When she went downstairs to collect the dog, Plumb said, Sam was on his feet. He was walking, with a slight limp, but didn’t seem like a dog that had just dropped down the length of a building.
“It’s absolutely a miracle,” she said. “There’s no way that dog should be alive.”
Sam, who is partially blind, suffered several fractures to his pelvis and five rib fractures. A cut on his rear needed to be stitched up. He has been recovering at VCA Bradshaw Animal Hospital since he was admitted Monday afternoon.
Through it all, though, Sam has hardly uttered a whimper, his owners said.
Today, Plumb and McCourt are counting their blessings: Sam is alive. He’s walking. And though the road to recovery may be long – the animal hospital estimated six to eight weeks – Sam might even be home for Christmas.
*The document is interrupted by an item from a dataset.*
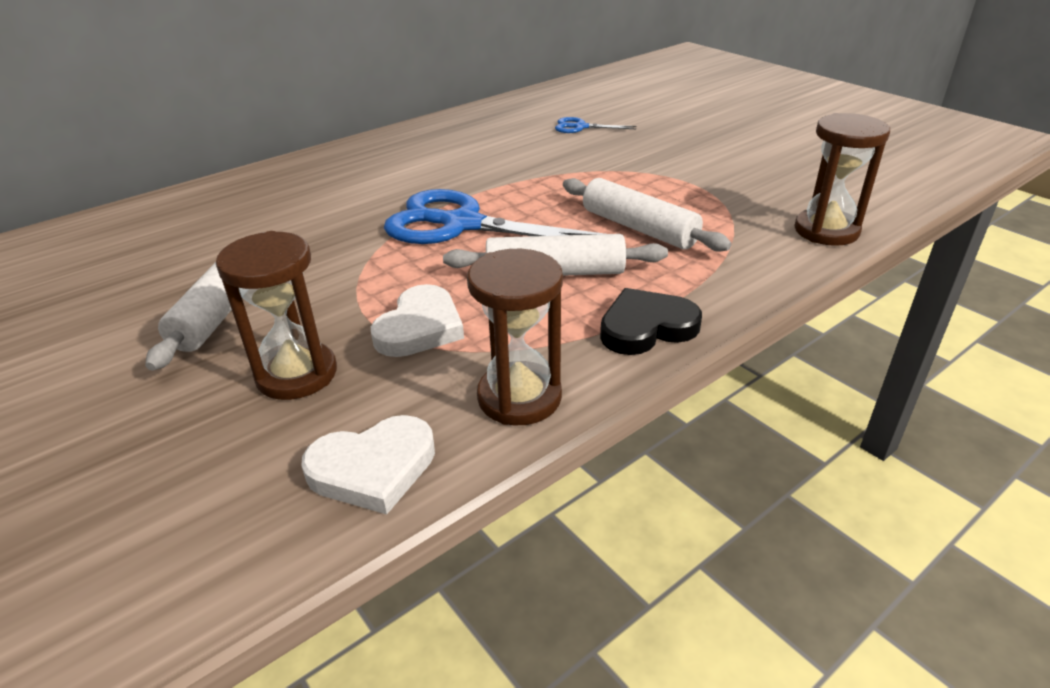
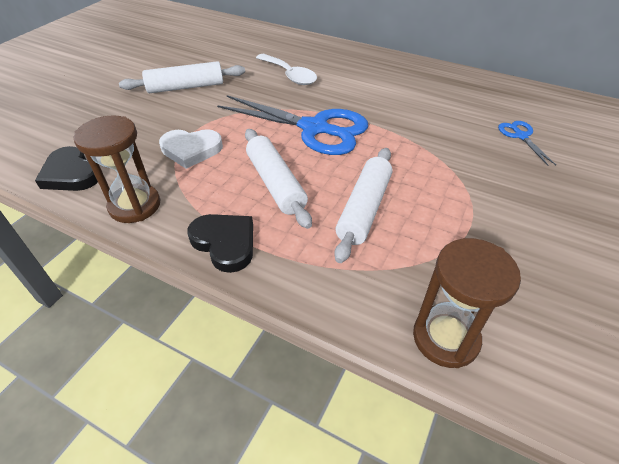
camera: 65 degrees right, 10 degrees up
(296, 374) = (139, 127): brown hourglass -> none
(308, 216) = (289, 75): none -> white spoon
(373, 468) = (71, 174): white heart -> black heart
(462, 225) = (314, 128): blue scissors -> blue scissors turned 120 degrees clockwise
For McCourt, who’s had Sam since he was a 5-week-old puppy, there could be no better gift than being able to bring his dog home.
“Whenever I tell someone what happened, they keep saying, ‘The 15th floor? Are you sure it was the 15th floor?’ because no one can believe it. They’re completely amazed,” he said. “I just want to get him home. He’s a huge part of my family.”
But it’s not likely Sam will again see the city from above anytime soon.
“His balcony days are over,” McCourt said. “He’s going to have to sit by the door from now on, though, if I were him, I don’t think I’d be running back out there again.”